Piloti americani in F1: e se Steiner avesse ragione?

Le parole del Team Principal della Haas hanno fatto scattare la levata di scudi delle principali scuderie d’Oltreoceano. Polemica inutile o c’è del vero? Possono i piloti americani cimentarsi con i colleghi europei senza alcun problema? 

Come saprete, quello del 2017 è stato una anno estremamente particolare per la massima serie automobilistica, con un dualismo di vertice che ha tenuto gli appassionati incerti fino a poche gare dal termine, al quale vanno aggiunte sia la novità in ambito tecnico sia l’avvento della nuova proprietà. Liberty Media infatti, ha trasformato una F1 troppo ingessata in una competizione a trazione americana, seppur la strada da percorrere in tal senso è ancora molto lunga, con immediate innovazioni pratiche, show nei centri delle città principali come intro al week-end canonico e volontà politiche in ottica futura, sia sul piano dei diritti Tv che sull’aspetto tecnologico e filosofico che la massima espressione del motorsport a quattro ruote dovrà ricoprire per i prossimi anni.

Tra le tante cose, Chase Carey e compagnia, vogliono dare una maggiore centralità agli Stati Uniti nella classe regina, tanto che si sta ipotizzando di inserire un maggior numero di Gran Premi nel paese a Stelle e Strisce, con l’idea non malsana di inserire addirittura un trittico di appuntamenti da risultare come una sorta di mini tour in un paese mai troppo rappresentato in F1. Se infatti i piloti americani non hanno mai avuto una grossa partecipazione in una competizione che storicamente è stata a maggior trazione europea, da qualche anno i colori d’Oltreoceano sono arrivati nel circus grazie al team Haas, sulle cui vetture c’è molta Italia, viste le profonde partnership con Dallara e Ferrari. A questo punto, un driver americano in pianta stabile sarebbe ben visto dalla nuova proprietà e il team guidato da Steiner potrebbe essere un buon trampolino di lancio, ma a quanto pare c’è più di qualche intoppo, almeno secondo il team principal:

Avere un pilota americano nella nostra squadra è sempre uno dei nostri obiettivi, ma al momento non è in cima alle priorità. Se anteponessimo un pilota solo perché statunitense senza che sia all’altezza del compito, non sarebbe una buona scelta per lo sport. Al momento, a mio parere, non credo ci sia sul mercato nessun pilota americano pronto per la F1“.
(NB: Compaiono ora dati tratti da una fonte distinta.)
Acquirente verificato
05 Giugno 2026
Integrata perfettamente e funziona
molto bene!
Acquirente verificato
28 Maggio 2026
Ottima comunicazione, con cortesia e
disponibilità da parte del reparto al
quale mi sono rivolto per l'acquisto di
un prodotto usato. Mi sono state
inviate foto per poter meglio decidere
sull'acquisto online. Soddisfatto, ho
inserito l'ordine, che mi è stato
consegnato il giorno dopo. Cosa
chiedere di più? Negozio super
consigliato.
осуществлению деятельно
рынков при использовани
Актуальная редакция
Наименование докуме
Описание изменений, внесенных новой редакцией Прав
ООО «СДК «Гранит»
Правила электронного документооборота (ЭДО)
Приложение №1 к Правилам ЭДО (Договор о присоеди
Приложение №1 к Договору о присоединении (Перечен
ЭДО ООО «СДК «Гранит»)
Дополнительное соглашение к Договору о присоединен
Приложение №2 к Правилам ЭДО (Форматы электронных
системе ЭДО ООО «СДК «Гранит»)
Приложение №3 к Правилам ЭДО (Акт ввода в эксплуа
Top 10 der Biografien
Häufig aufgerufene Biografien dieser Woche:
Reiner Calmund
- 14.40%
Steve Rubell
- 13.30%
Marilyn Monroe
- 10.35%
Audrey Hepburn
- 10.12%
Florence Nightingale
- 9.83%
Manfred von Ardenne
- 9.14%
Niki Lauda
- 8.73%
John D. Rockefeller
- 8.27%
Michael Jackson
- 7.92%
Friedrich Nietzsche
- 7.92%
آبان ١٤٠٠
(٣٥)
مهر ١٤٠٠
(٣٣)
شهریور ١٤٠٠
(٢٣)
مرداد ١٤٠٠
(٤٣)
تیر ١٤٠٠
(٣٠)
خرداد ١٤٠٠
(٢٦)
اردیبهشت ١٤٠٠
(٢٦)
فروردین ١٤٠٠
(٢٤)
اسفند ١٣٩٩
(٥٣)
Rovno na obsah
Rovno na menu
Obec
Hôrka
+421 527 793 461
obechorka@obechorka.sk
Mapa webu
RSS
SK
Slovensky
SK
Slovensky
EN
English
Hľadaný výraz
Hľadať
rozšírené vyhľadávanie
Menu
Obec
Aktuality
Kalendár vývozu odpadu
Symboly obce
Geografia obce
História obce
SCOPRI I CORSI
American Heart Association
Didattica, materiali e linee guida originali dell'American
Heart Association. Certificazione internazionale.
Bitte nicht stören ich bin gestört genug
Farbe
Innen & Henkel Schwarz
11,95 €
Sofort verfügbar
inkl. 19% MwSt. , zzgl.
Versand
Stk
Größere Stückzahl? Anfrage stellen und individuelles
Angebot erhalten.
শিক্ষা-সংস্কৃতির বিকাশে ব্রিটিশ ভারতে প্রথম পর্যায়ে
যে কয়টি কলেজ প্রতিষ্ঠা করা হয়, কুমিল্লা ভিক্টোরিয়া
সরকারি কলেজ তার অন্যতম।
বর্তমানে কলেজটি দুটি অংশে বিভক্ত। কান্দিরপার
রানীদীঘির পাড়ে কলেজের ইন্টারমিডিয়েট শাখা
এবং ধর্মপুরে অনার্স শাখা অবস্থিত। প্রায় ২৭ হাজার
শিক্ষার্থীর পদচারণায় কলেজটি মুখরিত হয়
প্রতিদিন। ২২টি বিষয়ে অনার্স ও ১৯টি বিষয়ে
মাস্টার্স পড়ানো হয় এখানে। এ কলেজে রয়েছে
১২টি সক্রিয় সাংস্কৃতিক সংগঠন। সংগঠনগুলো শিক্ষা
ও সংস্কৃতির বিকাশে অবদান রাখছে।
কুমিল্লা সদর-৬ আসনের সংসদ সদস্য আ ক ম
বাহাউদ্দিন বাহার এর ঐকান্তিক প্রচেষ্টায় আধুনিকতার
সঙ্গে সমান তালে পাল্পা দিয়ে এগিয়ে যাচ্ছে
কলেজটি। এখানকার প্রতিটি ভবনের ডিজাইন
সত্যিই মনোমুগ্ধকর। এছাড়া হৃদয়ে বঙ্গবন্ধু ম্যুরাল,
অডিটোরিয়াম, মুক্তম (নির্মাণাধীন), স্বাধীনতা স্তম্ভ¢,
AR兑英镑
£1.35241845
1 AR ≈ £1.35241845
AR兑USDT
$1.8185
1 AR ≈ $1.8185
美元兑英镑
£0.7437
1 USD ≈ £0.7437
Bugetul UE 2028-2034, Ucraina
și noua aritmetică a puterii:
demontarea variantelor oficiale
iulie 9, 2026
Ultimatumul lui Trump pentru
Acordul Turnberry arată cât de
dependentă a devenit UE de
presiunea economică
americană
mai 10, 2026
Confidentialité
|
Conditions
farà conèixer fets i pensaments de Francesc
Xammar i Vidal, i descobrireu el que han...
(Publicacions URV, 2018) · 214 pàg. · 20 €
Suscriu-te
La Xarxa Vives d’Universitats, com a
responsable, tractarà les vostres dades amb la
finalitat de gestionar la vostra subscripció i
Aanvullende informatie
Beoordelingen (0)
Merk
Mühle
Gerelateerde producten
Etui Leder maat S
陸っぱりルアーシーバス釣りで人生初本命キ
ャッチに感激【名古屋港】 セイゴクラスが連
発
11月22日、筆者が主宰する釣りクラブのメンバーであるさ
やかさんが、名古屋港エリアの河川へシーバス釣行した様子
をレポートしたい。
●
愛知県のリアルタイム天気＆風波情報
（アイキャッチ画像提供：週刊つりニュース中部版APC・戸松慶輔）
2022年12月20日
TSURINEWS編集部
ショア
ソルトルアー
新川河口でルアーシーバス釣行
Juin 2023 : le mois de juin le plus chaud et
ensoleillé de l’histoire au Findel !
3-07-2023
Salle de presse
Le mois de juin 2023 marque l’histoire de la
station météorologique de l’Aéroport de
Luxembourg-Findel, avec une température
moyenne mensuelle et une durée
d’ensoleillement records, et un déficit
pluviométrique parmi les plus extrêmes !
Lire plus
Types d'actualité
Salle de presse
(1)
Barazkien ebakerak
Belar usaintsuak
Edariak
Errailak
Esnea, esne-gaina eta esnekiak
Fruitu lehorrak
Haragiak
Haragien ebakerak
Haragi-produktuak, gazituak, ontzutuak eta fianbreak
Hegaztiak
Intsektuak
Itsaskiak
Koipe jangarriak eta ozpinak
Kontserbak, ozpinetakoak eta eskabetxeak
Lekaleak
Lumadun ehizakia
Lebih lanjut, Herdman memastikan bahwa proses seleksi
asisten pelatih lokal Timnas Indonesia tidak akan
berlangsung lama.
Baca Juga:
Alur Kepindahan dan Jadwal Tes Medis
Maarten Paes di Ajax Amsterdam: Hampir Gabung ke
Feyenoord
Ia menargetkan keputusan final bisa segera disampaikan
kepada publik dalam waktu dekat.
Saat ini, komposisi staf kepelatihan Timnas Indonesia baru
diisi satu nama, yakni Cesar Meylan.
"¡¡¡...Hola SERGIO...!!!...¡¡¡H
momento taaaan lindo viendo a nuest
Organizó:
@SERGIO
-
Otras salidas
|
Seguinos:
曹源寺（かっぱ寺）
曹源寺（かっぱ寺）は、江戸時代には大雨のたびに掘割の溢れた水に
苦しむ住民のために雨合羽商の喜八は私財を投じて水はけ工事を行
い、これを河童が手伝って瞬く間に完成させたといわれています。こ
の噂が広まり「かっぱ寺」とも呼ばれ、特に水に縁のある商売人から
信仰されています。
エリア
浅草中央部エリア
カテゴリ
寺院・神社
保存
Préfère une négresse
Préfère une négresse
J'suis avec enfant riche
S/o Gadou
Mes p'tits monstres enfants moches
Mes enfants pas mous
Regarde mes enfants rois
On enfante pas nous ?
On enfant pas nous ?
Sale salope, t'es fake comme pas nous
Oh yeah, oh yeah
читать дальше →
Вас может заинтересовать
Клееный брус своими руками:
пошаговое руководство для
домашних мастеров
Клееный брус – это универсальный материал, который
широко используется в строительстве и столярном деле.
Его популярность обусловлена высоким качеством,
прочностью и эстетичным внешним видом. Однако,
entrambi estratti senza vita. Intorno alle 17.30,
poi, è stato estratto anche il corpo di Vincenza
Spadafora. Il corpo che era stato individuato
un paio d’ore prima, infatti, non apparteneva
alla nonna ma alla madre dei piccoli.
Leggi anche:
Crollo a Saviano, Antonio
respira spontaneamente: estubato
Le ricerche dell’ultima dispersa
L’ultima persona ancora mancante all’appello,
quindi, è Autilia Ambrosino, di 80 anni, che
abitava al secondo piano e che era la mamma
Apriti cielo! In men che non si dica sono arrivate le risposte piccate (per usare un eufemismo) da parte dei principali attori del motorsport a Stelle e Strisce, a cominciare da Mario Andretti che ha definito il commento di Steiner “Errato e arrogante!“, per non parlare di Graham Rahal: “Sono completamente delle c…ate! Se davvero la pensa così, che chiami qualcuno di noi, perché abbiamo piloti dannatamente bravi e di talento!”

Adesso, al di là della polemica che forse può aiutare più i diretti interessati che altro, in realtà la faccenda è più profonda di quanto non si possa pensare, pur premettendo che il sottoscritto non crede ad una precisa e distinta razza di piloti necessari per la F1, ma non può che provare ad impostare un ragionamento su delle differenze che hanno sempre contraddistinto le gare americane da quelle europee, da cui nasce la stessa F1. Infatti, un primo appunto possiamo metterlo sul fatto che anche i vivai delle scuderie della massima serie e le categorie “cadette” non brulicano certo di piloti o di potenziali esordienti provenienti dagli USA.

La realtà è che culturalmente siamo popoli completamente diversi nel vivere il motorsport a quattro ruote, noi nasciamo con le sospensioni indipendenti, loro col ponte posteriore, loro corrono con la tecnologia ridotta al minimo, la F1 sembra invece accartocciarsi su se stessa proprio sul voler essere pioniera nel settore dell’auto come massima espressione dell’ingegno applicato alla vettura, loro riescono a trovare spettacolare vetture che girano in tondo su un ovale, noi vogliamo circuiti che invece siano difficili per esaltare le capacità dei piloti, loro vanno in pista anche con 40 dollari mentre noi li spendiamo solo per andare a prendere il treno che ci porta al circuito più vicino.

Intendiamoci, sarebbe interessante vedere gente come Newgarden, Castroneves, Kanaan o Hunter Reay in F1. Ma le differenze culturali e di contesto in cui i piloti americani “crescono”, conseguono in tipi di approccio e di guida che forse non convincono i numerosi e valorosi talent scout dei team della classe regina.